Discussion
The treatment options for asthma have substantially increased.
Presently, inhaled beta 2 adrenergic receptor agonists, inhaled
corticosteroids, leukotriene modifiers, inhaled anticholinergics,
theophylline, and immunosuppressive agents are the most common medicines
for the treatment of asthma [26]. With the
development of small molecule therapy and various biological agents,
biologic therapies such as genetic therapy will play an important role
in treating asthma [26]. Among these, short-acting
beta-2 agonists (SABA) are the primary choices for the therapy of acute
asthma [14, 27]. SABA selectively bind to and
activate ADRB2 within the cell membrane and relax airway smooth muscle,
dilate the bronchi and improve airflow achieving remission of symptoms[28].
However, there is considerable variability in inhaled SABA
responsiveness, 70-80% of this can be due to differences in genetic
basis [5], and part of the variability may also be
explained by poor compliance, irregular medication and incorrect drug
selection etc [29]. Many pharmacogenetics and
pharmacogenomics studies [26, 30] have been
performed for assessing the association between candidate genes and the
response to SABA. A significant heterogeneity has been observed in
response to salbutamol [31], and ADRB2 gene
could be responsible for this which was cloned by Kobilka et al.[32] in 1987 located on human chromosome 5q31-32,
a region that may be linked with asthma and atopy. The ADRB2polymorphisms change the ADRB2 amino acids sequence and may alter
receptor function leading to the individual variability in response to
salbutamol [9].
Predicting patients who are likely to respond well to salbutamol will be
significant to the further development of personalized treatment.
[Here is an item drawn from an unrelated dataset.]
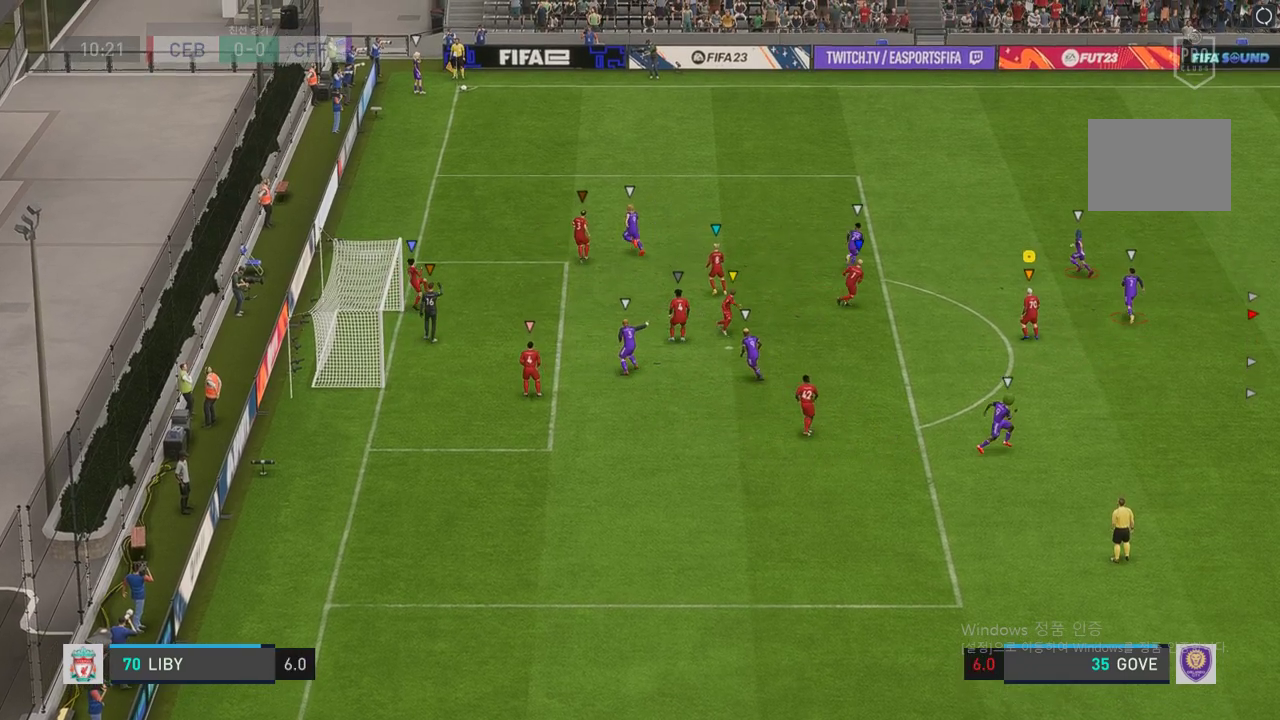
{"buttons": [], "left_stick": "center", "right_stick": "center", "events": []}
A
number of studies [13, 20] have evaluated the
relationship between ADRB2 polymorphisms (Arg16Gly, Gln27Glu) and
salbutamol response. However, the results of these studies are
contradictory, probably contributed by ethnic and environmental
differences and the varying clinical management methods between
countries.
Thus, we conducted a meta-analysis to further quantitatively investigate
the effect of the ADRB2 polymorphisms (Arg16Gly, Gln27Glu) on
salbutamol responsiveness. Considering different age groups might affect
salbutamol responsiveness and ethnicity may be one of the factors
leading to different distribution of genetic polymorphism[33-35], we performed subgroup analyses according
to age and ethnicity. We observed that as for Arg16Gly polymorphism the
patients especially in adult asthmatics with the AG genotype in
comparison with the AA or GG+AA genotypes had a better response to
salbutamol, which indicated that salbutamol may be more effective for
patients with the AG genotype. The findings are consistent with the
study performed by Mohamed-Hussein et al.[13] which revealed that 75% of patients with the
AG genotype were positive responders, and 81% of patients carrying the
GG genotype were poor responders. Similar to these results, TellerĂaet al. [17] demonstrated that G allele
carriers and especially patients with the AG genotype were
overrepresented among subjects with good responses, while patients with
the A allele were more likely to represent in the group with
tachyphylaxis. In addition, Martinez et al.[20] revealed that compared to those with the GG
genotype, patients carrying the AG genotype were 2.3 times more likely
to response to salbutamol, whereas contrary to our results, patients
with the AA genotype were 5.3 times more likely to have a good response.
However, our conclusions are inconsistent with the findings showed in
the previous meta-analysis performed by Finkelstein et al in 2009[36], demonstrating that patients with the AA
genotype at Arg16Gly polymorphism had a positive response to salbutamol
compared to those with the AG or GG genotypes. There may be the
following reasons: we excluded one study [7]selected in the previous meta-analysis but might not meet the quality
criteria of the Q-Genie tool which was used in this study; included more
studies up to August 2020 and applied more genetic models appropriately.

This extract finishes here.